Kişi ile kalbi arasındaki tutarsızlık ikiyüzlülüktür, dinde buna münafıklık denir; bir kişilik bozukluğudur. İç dünyası başka telden çalar ve davranışları başka. Özü sözü bir olmaksa bilinç düzeyinde bir tutarlılıktır; yani sağlıklı bir kişiliktir. İnsan iç dünyasında olup bitenleri ne kadar gizlerse gizlesin, onları hepsini bilen Allah vardır. Kaldı ki davranışları onu ele verir; çünkü davranışlar çoğunlukla duygularının gizlediğini açığa vurur. Gerisinde duygunun olmadığı hiçbir davranış yoktur.
Kur’an’ın وَاعْلَمُٓوا اَنَّ اللّٰهَ يَحُولُ بَيْنَ الْمَرْءِ وَقَلْبِه yani “Bilin ki muhakkak Allah, kişi ile kalbi arasına girer.” ayeti Allah’ın, insanı gönlünde olan emellerinden mahrum edebileceğini, kararlarını, kanaatlerini, zevklerini değiştirebileceğini, kendiyle kalbinin arasını öyle açar ki insanın kendi kendine düşman kesilebileceğini ve hatta aklını başından alabileceğini ifade etmektedir.[2] Böyle olunca insan nesine güvenip alternatifsiz karar alıp hayatını sürdürebilir ki!
Kalbimizin ve duygularımızın gizlediğini belki insanlardan bazı manevralarla kaçırabiliriz; ama onları Allah’tan nasıl gizli tutabiliriz. Bizi gözetleyen bizden içeri Allah’tır işte. Hatta eğer bütünüyle yok olmamışsa bizi içimizde gözetleyen bizden olan sağduyumuz, vicdanımız da vardır. Az duyulsa da işlerin iyi gitmediğini bize ihtar eden bu sesler, kendi tutarlılığımız açısından yabana atılası değildir. İşte bu duyarlılık, ayetin bize ihtar ettiği imanın iki temel ilkesi olan Allah’ın ve Resulünün uyarılarına uymakla elde edilir.
Bizim bile farkında olmadan kendimiz aleyhinde işlediğimiz birçok eylemlerimiz var.
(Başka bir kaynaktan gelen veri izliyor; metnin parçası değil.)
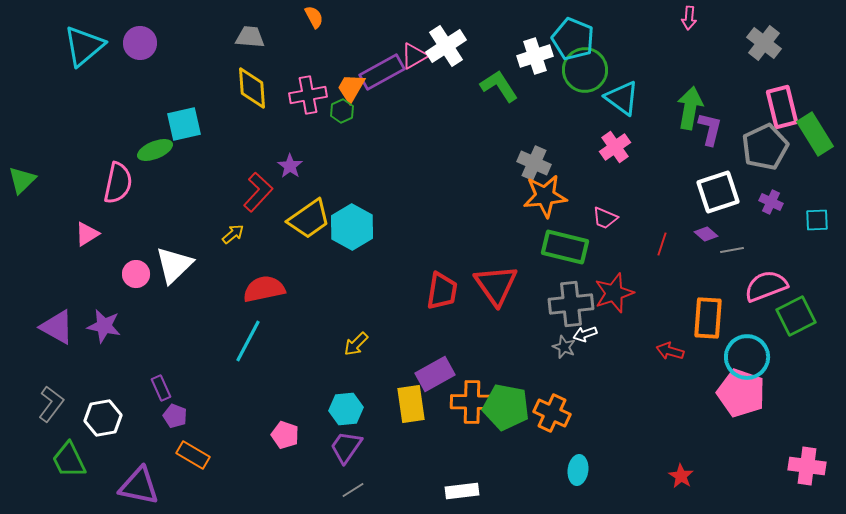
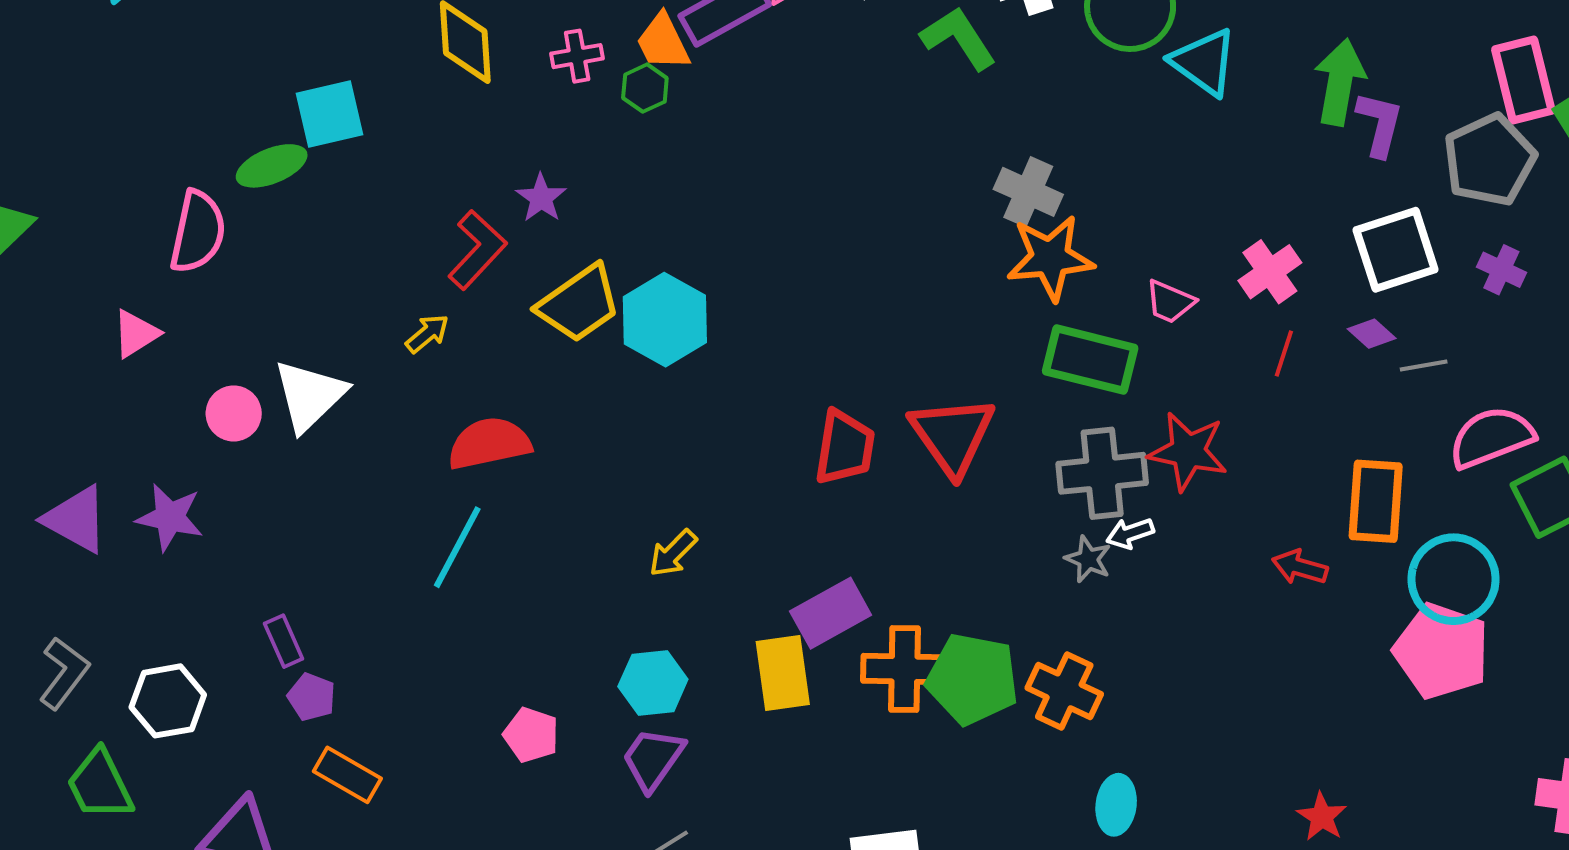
orange trapezoid: (351, 88) -> (663, 42), turned -56
pink cross: (308, 95) -> (577, 56), size x0.7
pink cross: (615, 147) -> (1270, 272), moved
red star: (614, 293) -> (1188, 451), turned 30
Bebeklikten kaynaklanan kötü alışkanlıklarımız yok mu? Daha sonradan acılarını çok derinlerde hissettiğimiz eylemlerimizi isteyerek mi yapıyoruz? Ya yine bu çağlarda hatalı bir eğitim sonucu bize kazandırılan patolojilerimizin ördüğü kişiliğimizden az mı çekiyoruz? Bizden bile kopuk eylemlerin hayatımızı cehenneme döndürmesine fazla bir şey yapamıyoruz. Yalancı kişiliklerle toplumda gezen insanlar hiç de az değildir. Gülüşlerin içten olduğunu iddia edenlerin sayısı az.
Kişilik bozukluklarına sahip bir sürü insanın toplumda yaptığı şeylerin farkında olduğuna bin şahit gerekir. Gerçek kişiliklerinin sahte kişilikleriyle yer değiştiren insanlarımız az mı?